# Information provided
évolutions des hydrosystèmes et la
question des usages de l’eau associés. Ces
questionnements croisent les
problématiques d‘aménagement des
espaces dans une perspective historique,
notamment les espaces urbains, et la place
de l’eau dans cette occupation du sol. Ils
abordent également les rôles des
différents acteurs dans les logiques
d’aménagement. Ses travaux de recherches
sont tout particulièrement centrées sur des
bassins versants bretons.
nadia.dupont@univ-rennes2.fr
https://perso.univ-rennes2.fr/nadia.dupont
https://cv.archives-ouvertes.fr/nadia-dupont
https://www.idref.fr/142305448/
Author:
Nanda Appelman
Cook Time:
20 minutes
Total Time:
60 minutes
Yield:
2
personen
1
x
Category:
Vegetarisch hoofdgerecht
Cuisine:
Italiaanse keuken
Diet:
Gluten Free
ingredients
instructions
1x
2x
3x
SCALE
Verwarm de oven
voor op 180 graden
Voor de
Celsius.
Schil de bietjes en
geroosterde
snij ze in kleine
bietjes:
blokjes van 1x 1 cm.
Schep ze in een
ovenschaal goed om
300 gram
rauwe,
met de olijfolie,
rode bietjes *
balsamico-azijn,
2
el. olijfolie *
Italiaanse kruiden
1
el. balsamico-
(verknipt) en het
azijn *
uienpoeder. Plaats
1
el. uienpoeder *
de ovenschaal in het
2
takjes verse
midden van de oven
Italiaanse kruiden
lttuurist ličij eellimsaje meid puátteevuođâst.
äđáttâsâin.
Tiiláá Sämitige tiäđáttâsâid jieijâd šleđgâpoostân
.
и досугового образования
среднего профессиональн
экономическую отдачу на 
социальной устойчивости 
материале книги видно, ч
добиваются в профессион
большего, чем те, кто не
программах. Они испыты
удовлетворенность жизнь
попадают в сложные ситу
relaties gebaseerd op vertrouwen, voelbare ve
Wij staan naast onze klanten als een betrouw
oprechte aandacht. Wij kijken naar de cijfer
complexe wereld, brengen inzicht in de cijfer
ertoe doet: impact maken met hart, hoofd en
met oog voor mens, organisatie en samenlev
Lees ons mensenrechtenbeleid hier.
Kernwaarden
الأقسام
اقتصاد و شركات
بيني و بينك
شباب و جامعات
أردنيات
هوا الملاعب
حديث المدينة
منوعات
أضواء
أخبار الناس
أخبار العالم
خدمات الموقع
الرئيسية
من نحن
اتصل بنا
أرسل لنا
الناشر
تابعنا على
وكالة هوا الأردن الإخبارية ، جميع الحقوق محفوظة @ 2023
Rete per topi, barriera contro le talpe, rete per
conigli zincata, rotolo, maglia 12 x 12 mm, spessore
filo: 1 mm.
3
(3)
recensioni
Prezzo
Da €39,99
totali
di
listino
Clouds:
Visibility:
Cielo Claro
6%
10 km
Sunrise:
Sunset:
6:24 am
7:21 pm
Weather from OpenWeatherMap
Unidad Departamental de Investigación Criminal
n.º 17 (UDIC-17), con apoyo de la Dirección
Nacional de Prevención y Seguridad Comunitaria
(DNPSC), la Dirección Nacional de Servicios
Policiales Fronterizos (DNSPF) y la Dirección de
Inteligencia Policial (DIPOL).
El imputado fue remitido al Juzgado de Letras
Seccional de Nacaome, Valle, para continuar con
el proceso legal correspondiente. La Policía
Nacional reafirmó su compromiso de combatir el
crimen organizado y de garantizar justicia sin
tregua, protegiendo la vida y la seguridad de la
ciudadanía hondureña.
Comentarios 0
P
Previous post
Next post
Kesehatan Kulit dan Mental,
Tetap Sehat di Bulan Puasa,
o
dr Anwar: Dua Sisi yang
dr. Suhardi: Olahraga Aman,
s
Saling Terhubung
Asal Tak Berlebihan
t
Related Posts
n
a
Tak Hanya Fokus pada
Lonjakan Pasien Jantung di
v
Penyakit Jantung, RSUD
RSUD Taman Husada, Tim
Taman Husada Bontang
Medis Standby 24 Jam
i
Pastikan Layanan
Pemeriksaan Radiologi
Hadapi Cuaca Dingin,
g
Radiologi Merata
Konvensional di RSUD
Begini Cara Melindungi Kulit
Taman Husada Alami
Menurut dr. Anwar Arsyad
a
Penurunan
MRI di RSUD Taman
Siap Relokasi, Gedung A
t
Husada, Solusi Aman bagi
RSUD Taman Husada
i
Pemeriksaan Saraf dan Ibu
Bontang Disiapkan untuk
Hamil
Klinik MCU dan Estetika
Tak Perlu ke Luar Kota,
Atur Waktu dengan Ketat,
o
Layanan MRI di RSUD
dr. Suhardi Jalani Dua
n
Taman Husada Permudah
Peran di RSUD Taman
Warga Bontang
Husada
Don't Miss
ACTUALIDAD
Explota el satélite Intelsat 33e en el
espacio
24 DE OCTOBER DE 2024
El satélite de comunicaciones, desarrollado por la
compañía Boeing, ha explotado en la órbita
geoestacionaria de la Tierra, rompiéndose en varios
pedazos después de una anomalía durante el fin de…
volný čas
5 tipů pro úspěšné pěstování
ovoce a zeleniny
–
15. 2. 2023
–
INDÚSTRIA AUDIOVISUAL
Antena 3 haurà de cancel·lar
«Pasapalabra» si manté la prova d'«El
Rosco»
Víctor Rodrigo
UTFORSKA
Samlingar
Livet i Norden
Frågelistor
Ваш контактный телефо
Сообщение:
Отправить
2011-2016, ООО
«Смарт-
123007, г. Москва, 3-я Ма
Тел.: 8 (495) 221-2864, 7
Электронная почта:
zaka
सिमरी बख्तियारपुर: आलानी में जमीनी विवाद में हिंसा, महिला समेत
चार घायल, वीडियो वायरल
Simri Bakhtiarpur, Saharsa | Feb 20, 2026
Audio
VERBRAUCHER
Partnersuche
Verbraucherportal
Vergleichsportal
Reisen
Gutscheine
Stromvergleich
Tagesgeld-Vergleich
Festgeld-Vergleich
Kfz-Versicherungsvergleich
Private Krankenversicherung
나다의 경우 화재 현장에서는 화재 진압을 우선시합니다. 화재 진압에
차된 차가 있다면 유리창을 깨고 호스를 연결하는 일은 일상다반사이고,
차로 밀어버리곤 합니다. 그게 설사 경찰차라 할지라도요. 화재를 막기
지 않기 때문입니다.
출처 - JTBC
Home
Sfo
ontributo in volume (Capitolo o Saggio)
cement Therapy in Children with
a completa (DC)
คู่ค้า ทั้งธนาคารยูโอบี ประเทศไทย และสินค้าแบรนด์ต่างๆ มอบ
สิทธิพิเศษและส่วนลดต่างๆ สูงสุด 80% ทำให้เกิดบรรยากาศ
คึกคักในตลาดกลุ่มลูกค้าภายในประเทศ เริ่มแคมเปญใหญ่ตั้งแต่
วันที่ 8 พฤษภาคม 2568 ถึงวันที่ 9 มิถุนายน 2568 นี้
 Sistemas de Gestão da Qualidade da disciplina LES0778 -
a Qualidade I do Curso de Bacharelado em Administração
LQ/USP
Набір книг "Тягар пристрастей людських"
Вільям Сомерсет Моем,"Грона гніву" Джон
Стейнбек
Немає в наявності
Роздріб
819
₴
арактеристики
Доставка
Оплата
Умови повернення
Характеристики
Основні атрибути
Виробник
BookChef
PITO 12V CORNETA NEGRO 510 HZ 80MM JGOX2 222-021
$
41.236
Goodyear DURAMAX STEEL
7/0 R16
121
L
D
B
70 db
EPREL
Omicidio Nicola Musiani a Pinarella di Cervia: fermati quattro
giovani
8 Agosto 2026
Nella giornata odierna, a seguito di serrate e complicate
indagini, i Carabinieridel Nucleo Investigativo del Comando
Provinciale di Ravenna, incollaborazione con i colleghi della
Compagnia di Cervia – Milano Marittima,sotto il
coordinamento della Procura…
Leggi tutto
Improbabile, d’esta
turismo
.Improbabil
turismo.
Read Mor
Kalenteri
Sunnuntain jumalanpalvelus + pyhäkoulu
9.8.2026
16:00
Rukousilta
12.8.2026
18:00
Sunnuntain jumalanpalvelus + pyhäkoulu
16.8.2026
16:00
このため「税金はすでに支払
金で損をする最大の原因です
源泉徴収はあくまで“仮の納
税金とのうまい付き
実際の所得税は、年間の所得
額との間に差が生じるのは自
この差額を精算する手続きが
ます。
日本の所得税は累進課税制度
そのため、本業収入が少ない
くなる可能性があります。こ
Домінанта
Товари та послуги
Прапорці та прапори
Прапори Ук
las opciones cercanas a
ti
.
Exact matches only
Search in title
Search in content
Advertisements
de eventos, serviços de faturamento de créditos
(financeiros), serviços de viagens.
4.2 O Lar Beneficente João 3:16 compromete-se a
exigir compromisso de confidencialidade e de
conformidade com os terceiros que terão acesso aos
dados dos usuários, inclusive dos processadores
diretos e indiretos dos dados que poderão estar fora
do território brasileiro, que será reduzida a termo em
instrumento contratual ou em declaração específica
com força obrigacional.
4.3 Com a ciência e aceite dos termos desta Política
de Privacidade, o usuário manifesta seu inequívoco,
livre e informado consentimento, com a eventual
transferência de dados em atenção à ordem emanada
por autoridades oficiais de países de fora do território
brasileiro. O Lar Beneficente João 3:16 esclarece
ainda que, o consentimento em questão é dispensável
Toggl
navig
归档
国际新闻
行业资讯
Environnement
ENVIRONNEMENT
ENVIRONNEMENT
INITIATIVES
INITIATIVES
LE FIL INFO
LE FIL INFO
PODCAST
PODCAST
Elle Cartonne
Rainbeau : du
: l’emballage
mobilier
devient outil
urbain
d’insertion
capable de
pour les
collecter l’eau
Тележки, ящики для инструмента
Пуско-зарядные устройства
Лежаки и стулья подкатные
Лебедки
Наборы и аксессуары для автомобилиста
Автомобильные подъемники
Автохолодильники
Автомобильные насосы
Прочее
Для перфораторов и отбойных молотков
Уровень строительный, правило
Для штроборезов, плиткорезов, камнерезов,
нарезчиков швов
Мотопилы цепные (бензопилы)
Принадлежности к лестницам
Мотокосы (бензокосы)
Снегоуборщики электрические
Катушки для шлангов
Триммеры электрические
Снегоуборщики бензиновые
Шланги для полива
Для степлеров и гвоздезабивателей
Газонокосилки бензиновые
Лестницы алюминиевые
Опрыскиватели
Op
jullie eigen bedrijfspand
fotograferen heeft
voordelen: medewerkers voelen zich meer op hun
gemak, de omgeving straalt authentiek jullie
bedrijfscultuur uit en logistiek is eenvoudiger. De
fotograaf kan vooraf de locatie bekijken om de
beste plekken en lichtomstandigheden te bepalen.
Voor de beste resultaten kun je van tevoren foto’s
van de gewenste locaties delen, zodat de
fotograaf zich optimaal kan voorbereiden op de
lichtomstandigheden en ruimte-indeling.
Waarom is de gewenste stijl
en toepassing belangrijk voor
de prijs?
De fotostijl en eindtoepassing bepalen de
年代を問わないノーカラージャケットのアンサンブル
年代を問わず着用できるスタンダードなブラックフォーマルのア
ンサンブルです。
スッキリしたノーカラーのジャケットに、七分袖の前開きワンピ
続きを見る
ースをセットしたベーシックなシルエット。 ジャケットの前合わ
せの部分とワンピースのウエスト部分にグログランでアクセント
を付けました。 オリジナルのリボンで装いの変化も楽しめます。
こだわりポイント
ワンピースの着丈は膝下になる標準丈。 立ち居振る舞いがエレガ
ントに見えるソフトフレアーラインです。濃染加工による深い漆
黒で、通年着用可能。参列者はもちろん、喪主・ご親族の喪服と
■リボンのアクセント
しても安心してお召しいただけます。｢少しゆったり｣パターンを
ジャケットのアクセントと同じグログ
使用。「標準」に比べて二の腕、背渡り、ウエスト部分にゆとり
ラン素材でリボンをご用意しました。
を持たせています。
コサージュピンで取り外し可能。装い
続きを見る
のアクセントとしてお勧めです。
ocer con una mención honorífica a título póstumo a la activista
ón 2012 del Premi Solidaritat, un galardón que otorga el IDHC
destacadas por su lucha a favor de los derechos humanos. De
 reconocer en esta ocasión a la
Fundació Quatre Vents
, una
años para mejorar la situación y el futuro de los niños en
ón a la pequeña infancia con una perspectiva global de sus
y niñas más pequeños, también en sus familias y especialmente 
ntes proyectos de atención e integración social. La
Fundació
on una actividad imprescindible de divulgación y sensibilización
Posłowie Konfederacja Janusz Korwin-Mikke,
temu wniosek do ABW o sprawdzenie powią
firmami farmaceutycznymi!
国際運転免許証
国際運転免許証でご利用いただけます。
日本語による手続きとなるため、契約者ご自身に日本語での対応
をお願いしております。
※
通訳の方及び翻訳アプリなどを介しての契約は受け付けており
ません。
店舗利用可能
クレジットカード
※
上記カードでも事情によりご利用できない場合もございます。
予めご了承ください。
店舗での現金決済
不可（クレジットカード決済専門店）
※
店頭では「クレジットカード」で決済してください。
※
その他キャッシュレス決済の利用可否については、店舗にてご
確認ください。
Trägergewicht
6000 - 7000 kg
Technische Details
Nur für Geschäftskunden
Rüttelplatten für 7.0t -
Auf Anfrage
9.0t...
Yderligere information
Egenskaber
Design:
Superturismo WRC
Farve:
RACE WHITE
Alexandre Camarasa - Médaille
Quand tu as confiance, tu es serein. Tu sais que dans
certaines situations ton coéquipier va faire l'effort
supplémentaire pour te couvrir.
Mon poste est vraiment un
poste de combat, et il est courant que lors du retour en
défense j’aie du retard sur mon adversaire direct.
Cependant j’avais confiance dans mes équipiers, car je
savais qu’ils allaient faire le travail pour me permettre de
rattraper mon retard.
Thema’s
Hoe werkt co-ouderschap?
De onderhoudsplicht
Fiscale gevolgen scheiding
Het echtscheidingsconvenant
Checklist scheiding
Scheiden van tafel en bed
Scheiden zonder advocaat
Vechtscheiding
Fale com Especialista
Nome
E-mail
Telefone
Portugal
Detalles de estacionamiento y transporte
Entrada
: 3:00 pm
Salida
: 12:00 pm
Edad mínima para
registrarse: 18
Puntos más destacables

# Problem requirements
The records are given above. Copy each line in them that holds "para".

# Your response
Seccional de Nacaome, Valle, para continuar con
años para mejorar la situación y el futuro de los niños en
Edad mínima para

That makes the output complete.